◆ **What is expected**
Check each line of the data for "root", then give the number of lines that have it, without any other words.

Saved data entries
= Beginning of Section =
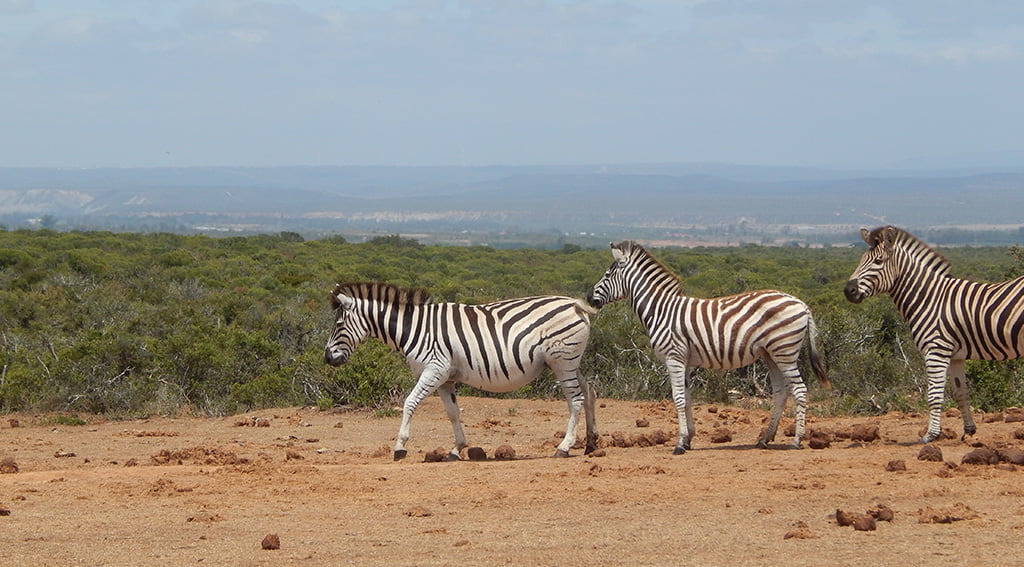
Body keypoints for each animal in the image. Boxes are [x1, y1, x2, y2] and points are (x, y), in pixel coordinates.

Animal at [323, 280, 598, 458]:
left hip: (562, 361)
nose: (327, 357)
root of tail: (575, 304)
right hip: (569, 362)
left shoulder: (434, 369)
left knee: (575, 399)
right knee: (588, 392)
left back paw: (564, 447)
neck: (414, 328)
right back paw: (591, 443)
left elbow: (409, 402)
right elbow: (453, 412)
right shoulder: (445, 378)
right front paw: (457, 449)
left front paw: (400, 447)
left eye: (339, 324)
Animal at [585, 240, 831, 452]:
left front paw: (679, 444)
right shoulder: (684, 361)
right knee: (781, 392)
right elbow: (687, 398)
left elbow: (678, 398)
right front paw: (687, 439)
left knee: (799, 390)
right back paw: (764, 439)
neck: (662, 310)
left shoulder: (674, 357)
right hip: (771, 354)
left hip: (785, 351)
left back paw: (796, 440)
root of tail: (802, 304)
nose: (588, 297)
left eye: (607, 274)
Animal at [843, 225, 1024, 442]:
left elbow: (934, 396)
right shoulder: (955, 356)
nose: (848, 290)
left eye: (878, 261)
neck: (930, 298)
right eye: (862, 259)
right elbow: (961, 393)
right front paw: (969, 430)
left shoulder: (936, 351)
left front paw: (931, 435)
= End of Section =
= Beginning of Section =
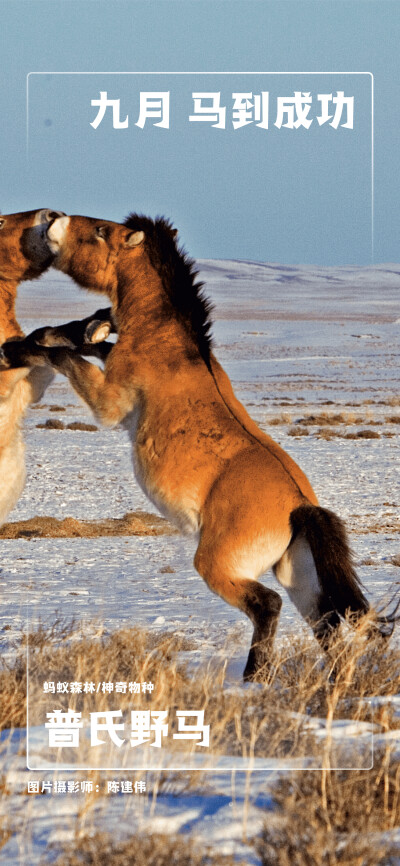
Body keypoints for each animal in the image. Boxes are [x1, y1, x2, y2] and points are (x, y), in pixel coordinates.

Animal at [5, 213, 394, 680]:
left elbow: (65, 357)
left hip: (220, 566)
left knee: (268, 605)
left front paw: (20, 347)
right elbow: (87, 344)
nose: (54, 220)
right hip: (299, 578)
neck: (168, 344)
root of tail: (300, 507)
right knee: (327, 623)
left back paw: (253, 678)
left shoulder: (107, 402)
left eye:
= End of Section =
◆ **Answer to this problem**
3